В три часа десять минут миссис Эдит Линч регистрировала в Центре жалобу на довольно безответственную работницу главного отдела универмага, произнося:

— Полагаю, что не будет проблемой вернуть это.

— Конечно, — согласилась женщина, — но мне нужен номер, чтобы заложить его в компьютер, а если вы отослали сертификат в каталог Центра, то как же я могу помочь вам?

— Номер у нас здесь. Дело в том, как я уже вам сказала, что два номера не...

В те же три десять Дэниэл Банковский проезжал мимо Центра на украденном “меркурии”, окно которого со стороны сиденья пассажира было открыто, а магнитофон играл на полную мощь. Он находился в пригороде Чикаго, пытаясь преодолеть сложности чикагского движения в этом неуютном “мерке”, права на вождение которого принадлежали некоему Оливу Найдорфу из Маунт-Вернона, Иллинойс, сейчас уже мертвому.
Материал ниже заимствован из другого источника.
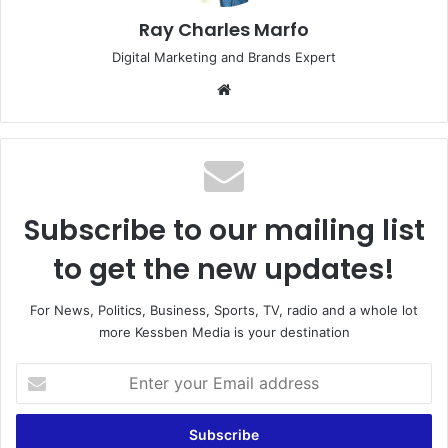
Ray Charles Marfo
Digital Marketing and Brands Expert
Website
Subscribe to our mailing list
to get the new updates!
For News, Politics, Business, Sports, TV, radio and a whole lot
more Kessben Media is your destination
Enter
your
Email
address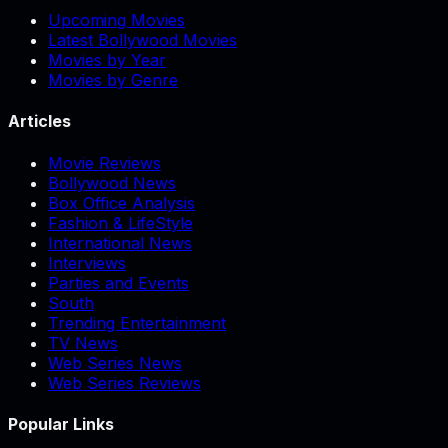
Upcoming Movies
Latest Bollywood Movies
Movies by Year
Movies by Genre
Articles
Movie Reviews
Bollywood News
Box Office Analysis
Fashion & LifeStyle
International News
Interviews
Parties and Events
South
Trending Entertainment
TV News
Web Series News
Web Series Reviews
Popular Links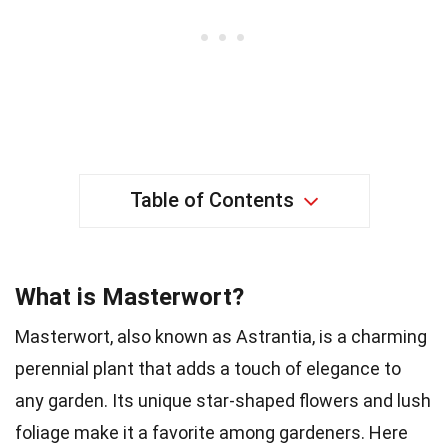
Table of Contents
What is Masterwort?
Masterwort, also known as Astrantia, is a charming
perennial plant that adds a touch of elegance to
any garden. Its unique star-shaped flowers and lush
foliage make it a favorite among gardeners. Here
Банковский выключил магнитофон и врубил радио, настроив его на волну тяжелого рока, несколько раз моргнул своими покрасневшими свинячьими глазками и сосредоточился на вождении.

В это время Джек Эйхорд сидел в своем кабинете, что-то машинально рисуя. Просто сидел и рисовал букву “И”.
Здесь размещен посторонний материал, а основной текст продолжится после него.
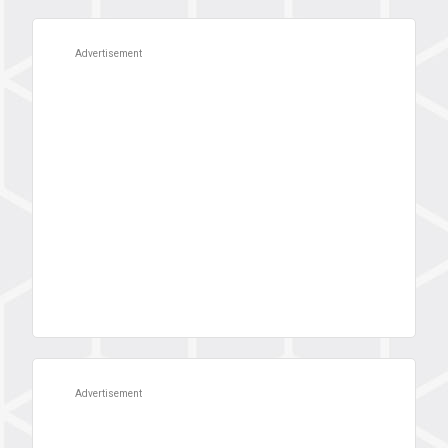
Advertisement
Advertisement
Иногда он просиживал так часами, делая свои аккуратные, точные отметки в блокноте или на любой бумаге, которая подвернется под руку. Так ему было легче анализировать факты. Его мысли свободно блуждали, пока он механически что-то рисовал. Он думал, вспоминал любые незначительные детали, анализировал их, делая выводы, казалось бы, из ничего.

Метод “И” имел много вариаций, и Эйхорд всегда забавлялся им, как неким рефлекторным актом.
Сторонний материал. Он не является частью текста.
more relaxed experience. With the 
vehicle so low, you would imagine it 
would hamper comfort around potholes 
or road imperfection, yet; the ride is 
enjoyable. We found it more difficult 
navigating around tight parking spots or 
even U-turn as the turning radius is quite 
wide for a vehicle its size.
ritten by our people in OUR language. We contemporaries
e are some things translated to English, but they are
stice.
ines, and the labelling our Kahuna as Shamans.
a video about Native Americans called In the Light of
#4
Вот как выглядел его метод “И” на бумаге.

И СильвИя АверИ Джонсон

КасИкофф Чарльз Мейтленд

Эдна Портер ДжИавИнелло Вернон Арлен

Эдвард УИльям Линч РИчард Шейдж

ЭддИ ЛИнч

Эйхорд БИлл Джойс

ЛИ Анна ЛИнч

Без пяти пять Эдди пила кофе со своей подругой Сэнди, которая ей говорила:

— Я так рада, что ты...

— Я тоже, знаешь, если даже это не будет продолжаться долго...

— Не говори так. Думай только о хорошем.

— Дело в том, что я вообще не могу думать.

— О, как бы и я хотела ощущать что-либо подобное! Прошло столько времени с тех пор, как я в последний фаз влюбилась до сумасшествия.